After half an hour of walking, I start to tire. The sun is beating down on me and making me sweat through my clothes. It starts to hit me that I’m no longer in the modern world. I can’t use a washer and dryer to clean my pants and underwear. I can’t replace my shirt if it rips. In fact, if these Aurelians are any indication, the fashion of this planet is heavily skewed towards loincloths.
Forn turns and sees my weariness. For a second, he looks as if he’s about to pick me up and throw me over his shoulder, so I pick up the pace.
This is fucking insane. I’m on a jungle planet with three Aurelians. A week ago, I would have said I’d hated Aurelians…
I swallow hard, trying to get my head straight. I’m going to be joining a very primitive society. A primitive society that hopefully, if Lord Tenderfoot was correct, has a method of communication between these Aurelians and the likes of Diana and myself.
But what if that miracle reveals that this whole time, the three gorgeous Aurelians are just a trio of assholes? Maybe I was so attracted to them because I couldn’t understand them.
My foot gets caught in a divot and I tumble forward. The soft earth makes a good cushion for my fall. Instantly, the three Aurelians are all around me. I blink, the sun blinding me, and accept Forn’s hand as he helps me back up to my feet.
He towers over me, his shadow blocking the hot sun for a merciful moment. I’m so close to his rippling muscles that I feel a hot shudder of lust through my body.
Gods! If he wanted to, he could lean down and kiss me right now, and I’d just melt in his embrace.
I pull my hand away from Forn’s a little too angrily. If there’s hurt in his green-flecked eyes, he doesn’t show it. I feel attached to these three warriors, and I worry that’s ridiculous. I haven’t understood a single word spoken by them yet, and still I foolishly feel like I already know them.
Forn is courageous, but cares deeply for the safety of his two friends. Hadone is reckless, willing to risk his life for glory. Darok is strong and silent, bordering on dour - although now he looks at me with trust instead of suspicion.
“Tammy,” says Forn, tasting my name on my lips. Hearing him say it makes me shudder.
I want these men. I don’t just want one of them. I want all three.
“That boy likes you,” whispers Diana from behind me. I can’t help but feel color coming to my face.
My face is red because of the hot sun and the long hike. I’m not going to blush like some schoolgirl.
But I am blushing. I’m blushing like a virgin… because I am one. Back in the tent was the closest I’ve ever come to losing my innocence. When you spend your days barely eking out a meager existence, and protecting children with what little extra you have, it’s hard to trust men or even find time for them.
Poor Runner. Tod, Tyler and Stacy will all have beautiful lives, but he is going to be indoctrinated into further hatred by the Viceroy.
I can’t let myself think of that, not right now. While he’s young, Runner made his choice – and I made mine. I could have chosen to be an outlaw on my home planet. I could have run from the law, and been hounded by the Viceroy’s troops for the rest of my life.
Instead, I choose to follow three almost-strangers back to a distant, alien jungle somewhere lost beyond the edges of the universe.
And yet, I’d make the same decision in a heartbeat.
Two of those strangers have already tasted my lips.

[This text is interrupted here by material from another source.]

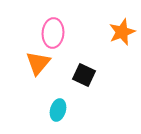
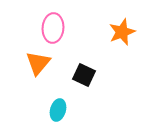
pink ellipse: moved 5 px up
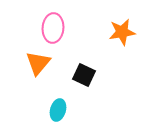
orange star: rotated 12 degrees clockwise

I shudder, trying to push that thought out of my mind. We set off walking again. The edge of the jungle is deceptively far away, and my legs are already aching – but I’ve got too much pride to ask for help. I already feel too dependent on these Aurelians to survive on this jungle planet. I won’t let them pick me up.
Maybe the Aurelians could massage me tonight…

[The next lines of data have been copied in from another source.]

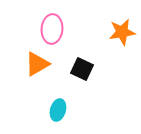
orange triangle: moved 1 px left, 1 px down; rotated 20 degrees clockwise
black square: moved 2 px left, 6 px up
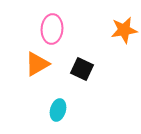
orange star: moved 2 px right, 2 px up
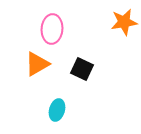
orange star: moved 8 px up
cyan ellipse: moved 1 px left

I shiver at the thought, then angrily snap myself out of it.
Focus, Tammy! Focus!
I turn to Diana and respond to her comment from earlier.
“He’s not a boy,” I answer back – and it was true. Forn towers over the both of us. One in a million humans might be seven feet tall, but they aren’t built like these three Aurelians are. These alien warriors are wide. Huge, broad shoulders swollen with massive muscles that make me feel so small and vulnerable in their shadow – and yet so protected and desired at the same time.
“Oh Gods, how much longer?” Diana sighs, and when I turn my head she blushes. I can tell she meant to keep the complaint in her head.
I feel bad. It was cruel to think of her as ‘just’ a spoiled royal. She’s been through hell. Snatched up from her family, imprisoned, and barely making it out alive? I didn’t have anything left to fight for back on my home planet – everything I’d worked for and everyone I’d ever known or cared about had been killed or burnt to a crisp in the firebombing.
Diana, on the other hand, had been forced to abandon a life of luxury she’d been born into, and now she was alone on a jungle planet where her last name carried no weight or meaning.
While I have fears that the Aurelians will stop caring about me when they find out the truth of how they came to find me, Diana doesn’t even have a single alien warrior looking after her.
As we get closer to the edge of the jungle, I realize I have no idea of what’s awaiting me there.